The supply chain had a lot to contend with in 2022: the aftermath of Brexit and the pandemic; rising inflation and conflict in Ukraine.
2023 is likely to be another challenging year. Here, SCALA’s Executive Directors give their views on what this year may bring and what the key focus for businesses might be in order to adapt:
Phil Reuben: Supply Chain Resilience
In 2023, those businesses which will be successful are the ones which are able to show flexibility in their supply chain.
A resilient supply chain strategy will focus on removing the risk of disruption to operations through a two-stage process:
Step 1: Undertake a supply chain risk assessment, taking the entire chain into consideration from suppliers to consumers to identify critical points that are over-reliant on a specific supplier, geography, or technology,
Step 2: Once the risks to the supply chain network have been assessed, see where strategies should be implemented to mitigate any potential risks.
One change many businesses have made in recent years is nearshoring and onshoring suppliers. If businesses are to cope this year, considering shortening the supply chain is a great option to provide greater resilience.
Dave Howorth: Robotics and Automation
Robotics and automation have been gathering interest in the logistics industry for many years but now is the time for businesses to take the concept more seriously and dedicate the investment to it.
Talent shortages are being seen across the industry from warehouse staff to drivers to office-based workers due to poor pay, inadequate working conditions and loss of EU staff.
While human input remains essential to every area of the industry, robotics and automation solutions should certainly be explored.
Robotics have the capacity to:
- perform tasks with little to no intervention
- reduce the reliance on human labour
- decrease costs
- optimise processes
- increase safety for workers in dangerous working environments.
It’s important to remember that this does not mean a full replacement of human roles, but rather using automation and robotics to support and fill gaps.
Rob Wright: The Road to Net Zero
For many companies over the last few years the commitment to placing sustainability high on the business agenda has been hampered by ongoing supply chain instability. Now more than ever though, businesses need to reduce carbon emissions and make sustainability the priority once again.
With a target for businesses to hit net zero by 2025 and with a third of companies having no measures in place to monitor their carbon footprint, there is much work to be done.
Changes to transport are key to making improvements in this area.
Businesses around the world are making the transition to electric vehicles but more research is needed into the development of EVs to make them a viable option for all companies.
The development of an Electric Road System (ERS) is the ideal to make EVs more accessible and practical for transport. This electric motorway, where trucks would be charged via overhead cables as they travel, reduces both battery size and the scale of charging infrastructure required to make electric HGVs a possibility.
In summary, we know that 2023 is bound to bring further uncertainty but by taking steps to become more resilient, invest more in robotics and automation, and consider sustainability, businesses should be able to better weather the storm.

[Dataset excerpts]
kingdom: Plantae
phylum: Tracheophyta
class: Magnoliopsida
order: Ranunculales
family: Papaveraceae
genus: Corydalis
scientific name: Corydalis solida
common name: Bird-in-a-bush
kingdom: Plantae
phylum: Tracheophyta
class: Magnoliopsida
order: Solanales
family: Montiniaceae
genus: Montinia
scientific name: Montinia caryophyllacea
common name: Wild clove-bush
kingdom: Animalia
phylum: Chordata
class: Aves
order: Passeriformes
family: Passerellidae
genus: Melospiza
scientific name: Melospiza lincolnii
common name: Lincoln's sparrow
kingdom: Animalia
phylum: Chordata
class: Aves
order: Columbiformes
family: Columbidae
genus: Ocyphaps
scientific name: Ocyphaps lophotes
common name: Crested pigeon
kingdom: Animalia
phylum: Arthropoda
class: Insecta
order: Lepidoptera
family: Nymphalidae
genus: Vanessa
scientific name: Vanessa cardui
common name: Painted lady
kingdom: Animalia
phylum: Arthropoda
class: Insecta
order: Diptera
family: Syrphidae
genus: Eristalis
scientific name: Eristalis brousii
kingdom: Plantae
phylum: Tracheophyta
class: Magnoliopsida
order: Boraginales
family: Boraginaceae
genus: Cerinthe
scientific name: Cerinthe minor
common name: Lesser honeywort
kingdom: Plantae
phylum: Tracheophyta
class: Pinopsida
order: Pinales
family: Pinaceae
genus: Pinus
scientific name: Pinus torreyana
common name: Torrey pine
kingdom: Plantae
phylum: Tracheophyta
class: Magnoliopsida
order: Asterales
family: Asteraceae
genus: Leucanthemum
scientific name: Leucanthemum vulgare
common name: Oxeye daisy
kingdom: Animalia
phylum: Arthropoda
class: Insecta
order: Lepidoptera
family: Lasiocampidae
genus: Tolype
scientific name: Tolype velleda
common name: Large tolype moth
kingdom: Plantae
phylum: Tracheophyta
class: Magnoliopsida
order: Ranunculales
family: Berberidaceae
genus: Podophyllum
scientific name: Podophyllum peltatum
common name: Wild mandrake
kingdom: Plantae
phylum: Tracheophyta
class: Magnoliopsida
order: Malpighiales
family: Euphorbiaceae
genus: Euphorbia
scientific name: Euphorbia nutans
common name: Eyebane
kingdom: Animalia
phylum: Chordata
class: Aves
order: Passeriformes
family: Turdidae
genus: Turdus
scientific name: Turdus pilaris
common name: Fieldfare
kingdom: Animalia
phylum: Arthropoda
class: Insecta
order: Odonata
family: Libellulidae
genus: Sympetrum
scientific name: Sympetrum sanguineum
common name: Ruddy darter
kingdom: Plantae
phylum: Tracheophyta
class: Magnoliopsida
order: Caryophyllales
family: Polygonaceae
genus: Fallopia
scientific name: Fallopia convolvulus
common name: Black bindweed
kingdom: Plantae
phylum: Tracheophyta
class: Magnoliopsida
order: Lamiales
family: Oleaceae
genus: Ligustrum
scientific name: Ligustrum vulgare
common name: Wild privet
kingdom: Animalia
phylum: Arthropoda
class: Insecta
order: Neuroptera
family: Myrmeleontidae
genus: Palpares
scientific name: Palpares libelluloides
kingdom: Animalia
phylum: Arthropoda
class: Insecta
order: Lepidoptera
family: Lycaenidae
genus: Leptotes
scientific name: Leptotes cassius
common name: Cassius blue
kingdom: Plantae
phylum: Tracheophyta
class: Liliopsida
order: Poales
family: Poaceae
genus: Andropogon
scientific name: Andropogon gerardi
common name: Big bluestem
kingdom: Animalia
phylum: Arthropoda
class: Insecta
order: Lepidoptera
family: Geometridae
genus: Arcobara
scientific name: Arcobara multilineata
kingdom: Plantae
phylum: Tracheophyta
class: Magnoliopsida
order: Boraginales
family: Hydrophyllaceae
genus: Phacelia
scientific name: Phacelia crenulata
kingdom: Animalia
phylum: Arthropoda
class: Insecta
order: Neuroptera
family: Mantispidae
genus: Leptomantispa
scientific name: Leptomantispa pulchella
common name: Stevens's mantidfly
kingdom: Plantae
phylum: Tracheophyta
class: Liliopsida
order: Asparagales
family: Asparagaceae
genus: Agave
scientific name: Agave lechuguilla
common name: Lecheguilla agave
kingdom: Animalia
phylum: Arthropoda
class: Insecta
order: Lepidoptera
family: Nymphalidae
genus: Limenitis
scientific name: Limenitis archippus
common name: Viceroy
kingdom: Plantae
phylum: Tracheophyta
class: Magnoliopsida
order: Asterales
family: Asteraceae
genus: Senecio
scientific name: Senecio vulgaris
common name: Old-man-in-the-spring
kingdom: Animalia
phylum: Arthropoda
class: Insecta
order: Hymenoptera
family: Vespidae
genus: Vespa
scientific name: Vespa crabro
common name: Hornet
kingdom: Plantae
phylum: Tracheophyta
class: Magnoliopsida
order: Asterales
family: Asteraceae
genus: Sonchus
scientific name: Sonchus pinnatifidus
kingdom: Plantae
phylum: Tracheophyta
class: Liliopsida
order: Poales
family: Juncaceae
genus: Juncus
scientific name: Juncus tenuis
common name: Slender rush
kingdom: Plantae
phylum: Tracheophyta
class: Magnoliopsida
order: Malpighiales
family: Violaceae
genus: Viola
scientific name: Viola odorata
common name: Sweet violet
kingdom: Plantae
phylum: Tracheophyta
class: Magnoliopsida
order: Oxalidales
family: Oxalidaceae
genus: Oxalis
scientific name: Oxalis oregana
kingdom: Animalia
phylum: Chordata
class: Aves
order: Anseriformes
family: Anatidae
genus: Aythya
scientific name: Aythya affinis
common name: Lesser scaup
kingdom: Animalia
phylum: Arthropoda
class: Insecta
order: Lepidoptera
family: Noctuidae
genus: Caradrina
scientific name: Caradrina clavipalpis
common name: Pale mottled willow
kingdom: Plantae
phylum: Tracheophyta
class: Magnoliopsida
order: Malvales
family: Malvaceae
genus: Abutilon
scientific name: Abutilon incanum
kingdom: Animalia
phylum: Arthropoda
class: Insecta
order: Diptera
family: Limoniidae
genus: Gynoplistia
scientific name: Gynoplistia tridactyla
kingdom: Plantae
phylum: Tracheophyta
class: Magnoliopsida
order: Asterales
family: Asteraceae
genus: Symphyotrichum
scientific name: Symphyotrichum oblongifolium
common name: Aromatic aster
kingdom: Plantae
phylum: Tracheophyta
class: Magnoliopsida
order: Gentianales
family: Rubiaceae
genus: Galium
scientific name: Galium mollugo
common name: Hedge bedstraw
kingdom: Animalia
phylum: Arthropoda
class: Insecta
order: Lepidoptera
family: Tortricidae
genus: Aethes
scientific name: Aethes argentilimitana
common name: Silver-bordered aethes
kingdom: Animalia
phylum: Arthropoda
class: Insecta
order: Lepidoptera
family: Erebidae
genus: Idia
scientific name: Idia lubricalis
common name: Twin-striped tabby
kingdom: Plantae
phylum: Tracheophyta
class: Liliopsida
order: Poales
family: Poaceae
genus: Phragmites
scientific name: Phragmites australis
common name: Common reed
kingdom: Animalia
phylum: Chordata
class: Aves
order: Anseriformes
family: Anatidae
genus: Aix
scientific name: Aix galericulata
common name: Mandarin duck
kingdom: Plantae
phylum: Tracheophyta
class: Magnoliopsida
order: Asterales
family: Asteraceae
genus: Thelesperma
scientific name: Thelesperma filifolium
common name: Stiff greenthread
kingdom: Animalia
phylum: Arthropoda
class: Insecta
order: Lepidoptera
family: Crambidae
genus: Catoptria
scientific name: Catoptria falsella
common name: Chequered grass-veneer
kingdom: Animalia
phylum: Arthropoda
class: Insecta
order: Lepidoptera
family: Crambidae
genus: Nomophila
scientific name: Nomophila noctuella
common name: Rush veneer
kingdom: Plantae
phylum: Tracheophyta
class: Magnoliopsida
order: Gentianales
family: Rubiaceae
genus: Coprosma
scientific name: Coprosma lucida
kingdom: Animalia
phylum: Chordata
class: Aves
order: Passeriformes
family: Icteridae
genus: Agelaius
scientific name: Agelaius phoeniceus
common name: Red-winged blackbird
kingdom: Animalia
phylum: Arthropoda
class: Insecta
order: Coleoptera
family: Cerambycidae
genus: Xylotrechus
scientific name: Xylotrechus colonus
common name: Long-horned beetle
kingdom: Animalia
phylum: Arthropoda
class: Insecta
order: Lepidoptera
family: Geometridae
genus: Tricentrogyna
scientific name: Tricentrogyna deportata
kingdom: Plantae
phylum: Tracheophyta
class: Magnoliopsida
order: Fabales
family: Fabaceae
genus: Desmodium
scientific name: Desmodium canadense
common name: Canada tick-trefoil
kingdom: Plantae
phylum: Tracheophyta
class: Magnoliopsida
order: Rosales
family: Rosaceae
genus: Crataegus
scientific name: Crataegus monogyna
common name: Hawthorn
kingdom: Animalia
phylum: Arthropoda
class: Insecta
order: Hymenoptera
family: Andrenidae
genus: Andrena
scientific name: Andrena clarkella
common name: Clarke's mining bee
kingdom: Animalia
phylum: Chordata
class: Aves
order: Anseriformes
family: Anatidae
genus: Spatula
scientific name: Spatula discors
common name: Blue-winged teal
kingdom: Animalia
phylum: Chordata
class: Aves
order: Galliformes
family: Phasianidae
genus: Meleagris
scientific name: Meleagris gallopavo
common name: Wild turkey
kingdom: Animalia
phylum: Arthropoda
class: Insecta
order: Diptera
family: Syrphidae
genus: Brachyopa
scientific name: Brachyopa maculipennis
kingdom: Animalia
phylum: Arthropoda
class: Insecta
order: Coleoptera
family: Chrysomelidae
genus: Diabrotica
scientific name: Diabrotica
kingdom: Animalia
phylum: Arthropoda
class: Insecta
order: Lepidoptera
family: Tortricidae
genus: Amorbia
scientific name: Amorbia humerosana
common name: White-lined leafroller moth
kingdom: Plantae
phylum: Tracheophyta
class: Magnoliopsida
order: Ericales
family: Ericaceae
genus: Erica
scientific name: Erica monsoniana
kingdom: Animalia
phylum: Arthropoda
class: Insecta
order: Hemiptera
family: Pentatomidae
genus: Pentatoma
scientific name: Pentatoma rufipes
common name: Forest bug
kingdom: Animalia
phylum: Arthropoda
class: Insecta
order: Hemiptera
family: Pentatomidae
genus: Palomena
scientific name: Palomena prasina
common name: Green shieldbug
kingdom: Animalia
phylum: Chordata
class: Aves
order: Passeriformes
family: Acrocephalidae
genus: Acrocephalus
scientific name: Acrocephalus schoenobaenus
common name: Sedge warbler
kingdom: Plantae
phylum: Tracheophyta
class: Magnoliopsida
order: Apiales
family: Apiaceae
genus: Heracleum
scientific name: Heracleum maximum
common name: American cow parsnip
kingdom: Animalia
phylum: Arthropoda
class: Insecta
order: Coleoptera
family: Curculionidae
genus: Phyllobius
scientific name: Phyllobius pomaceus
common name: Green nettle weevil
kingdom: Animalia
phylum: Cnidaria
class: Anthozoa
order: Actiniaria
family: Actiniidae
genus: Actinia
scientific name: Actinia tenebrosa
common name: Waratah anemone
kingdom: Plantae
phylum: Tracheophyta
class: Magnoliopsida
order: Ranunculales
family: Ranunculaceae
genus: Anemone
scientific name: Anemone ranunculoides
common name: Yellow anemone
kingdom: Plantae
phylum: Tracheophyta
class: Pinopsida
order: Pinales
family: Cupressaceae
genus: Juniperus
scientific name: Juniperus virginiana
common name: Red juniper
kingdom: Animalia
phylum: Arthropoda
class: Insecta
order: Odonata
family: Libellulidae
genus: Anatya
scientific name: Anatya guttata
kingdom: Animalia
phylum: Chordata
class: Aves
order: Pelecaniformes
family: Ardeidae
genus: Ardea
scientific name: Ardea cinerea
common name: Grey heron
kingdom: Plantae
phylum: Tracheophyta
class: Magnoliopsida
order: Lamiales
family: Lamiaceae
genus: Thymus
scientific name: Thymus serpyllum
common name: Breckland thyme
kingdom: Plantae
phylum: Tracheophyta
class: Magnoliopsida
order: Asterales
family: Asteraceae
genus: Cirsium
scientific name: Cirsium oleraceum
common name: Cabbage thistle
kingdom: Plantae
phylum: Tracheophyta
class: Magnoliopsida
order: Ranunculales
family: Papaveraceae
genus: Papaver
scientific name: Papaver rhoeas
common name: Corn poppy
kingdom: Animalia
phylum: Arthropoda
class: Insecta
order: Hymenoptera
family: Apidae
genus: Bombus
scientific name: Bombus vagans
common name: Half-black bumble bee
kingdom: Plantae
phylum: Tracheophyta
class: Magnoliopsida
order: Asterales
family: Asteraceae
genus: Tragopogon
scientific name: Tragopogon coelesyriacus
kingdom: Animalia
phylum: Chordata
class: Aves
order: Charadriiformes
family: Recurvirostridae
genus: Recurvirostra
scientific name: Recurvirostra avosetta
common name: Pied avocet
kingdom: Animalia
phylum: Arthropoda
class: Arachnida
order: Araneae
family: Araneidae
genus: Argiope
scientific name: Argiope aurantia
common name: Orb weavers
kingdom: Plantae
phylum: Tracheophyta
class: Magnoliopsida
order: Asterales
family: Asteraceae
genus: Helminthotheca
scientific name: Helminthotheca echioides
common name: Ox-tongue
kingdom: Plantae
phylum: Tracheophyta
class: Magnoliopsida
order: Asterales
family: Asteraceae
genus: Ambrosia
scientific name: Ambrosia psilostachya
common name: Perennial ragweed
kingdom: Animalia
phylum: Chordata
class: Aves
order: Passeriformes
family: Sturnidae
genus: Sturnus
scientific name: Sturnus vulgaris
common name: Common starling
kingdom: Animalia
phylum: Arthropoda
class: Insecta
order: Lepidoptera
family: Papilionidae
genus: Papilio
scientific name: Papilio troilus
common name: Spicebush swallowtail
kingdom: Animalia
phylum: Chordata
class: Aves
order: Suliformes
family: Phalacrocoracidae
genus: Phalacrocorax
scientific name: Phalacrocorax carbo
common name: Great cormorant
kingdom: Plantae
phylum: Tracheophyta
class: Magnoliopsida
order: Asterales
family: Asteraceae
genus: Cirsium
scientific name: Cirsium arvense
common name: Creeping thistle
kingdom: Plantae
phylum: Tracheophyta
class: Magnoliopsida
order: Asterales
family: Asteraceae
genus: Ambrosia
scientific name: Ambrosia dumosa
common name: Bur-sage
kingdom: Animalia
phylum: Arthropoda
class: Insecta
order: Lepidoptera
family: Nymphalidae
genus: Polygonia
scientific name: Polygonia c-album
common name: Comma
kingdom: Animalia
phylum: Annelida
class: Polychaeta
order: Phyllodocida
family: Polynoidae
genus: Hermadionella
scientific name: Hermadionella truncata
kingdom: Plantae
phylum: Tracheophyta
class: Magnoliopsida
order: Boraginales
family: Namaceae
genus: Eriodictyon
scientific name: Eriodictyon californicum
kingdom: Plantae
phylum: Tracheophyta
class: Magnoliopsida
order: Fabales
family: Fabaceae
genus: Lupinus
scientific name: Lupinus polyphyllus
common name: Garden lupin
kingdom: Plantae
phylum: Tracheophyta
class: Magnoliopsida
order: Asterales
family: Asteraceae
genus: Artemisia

▶ About this task
In the text on the 2023 supply chain outlook, shorten the paragraph beginning "The development of an Electric Road System" to a single sentence, keeping its main facts.

▶ Answer area
An Electric Road System (ERS), an electric motorway where trucks charge through overhead cables as they travel, is the ideal way to make EVs more accessible and practical for transport, since it reduces the battery size and the scale of charging infrastructure needed to make electric HGVs possible.